4. Anaemic People Beware! Iron × Tannins
Do you drink strong green tea or coffee immediately after eating liver or hijiki to supplement iron?
The bitter component "Tannin" contained in tea and coffee binds with iron to form "Tannin Iron", a substance that does not dissolve easily in water. This hinders the absorption of iron in the intestines. In particular, "non-heme iron" found in plant-based foods is said to be easily affected by tannins.
Solution: During or immediately after meals, choose drinks with less tannin like barley tea or roasted green tea, or wait a while (about an hour) before drinking coffee or green tea.
Bonus: Interactions with Medicine
Not just food combinations, but pairings of medicine and food can be critical.
- Grapefruit × High Blood Pressure Medication (Some
types)
Components in grapefruit interfere with the breakdown of the drug, causing the effect to be too strong and potentially lowering blood pressure too much. - Natto × Warfarin (Blood thinner)

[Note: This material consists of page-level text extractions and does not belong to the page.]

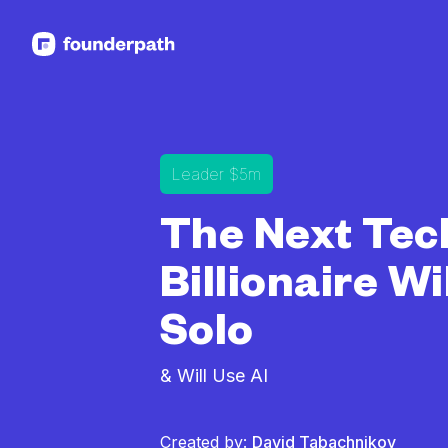
See more resources
Leader $5m
The Next Tec
Billionaire Wi
Solo
& Will Use AI
Created by:
David Tabachnikov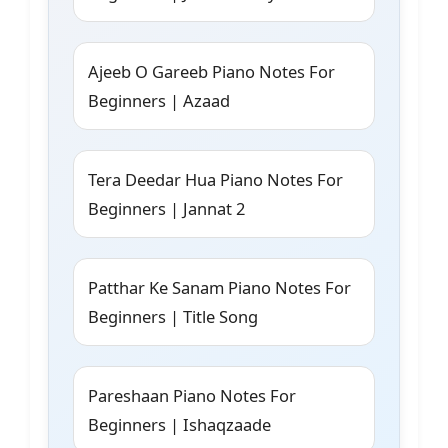
Ajeeb O Gareeb Piano Notes For
Beginners | Azaad
Tera Deedar Hua Piano Notes For
Beginners | Jannat 2
Patthar Ke Sanam Piano Notes For
Beginners | Title Song
Pareshaan Piano Notes For
Beginners | Ishaqzaade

Vitamin K, abundant in Natto, helps blood clot, which cancels out the effect of Warfarin, a drug designed to prevent blood clotting.
How was it? It might feel anxious to be told "No", but many can be solved by "Cooking methods" or "Timing". Don't be too nervous, and with a little ingenuity, let's absorb nutrients efficiently and connect them to beauty and health.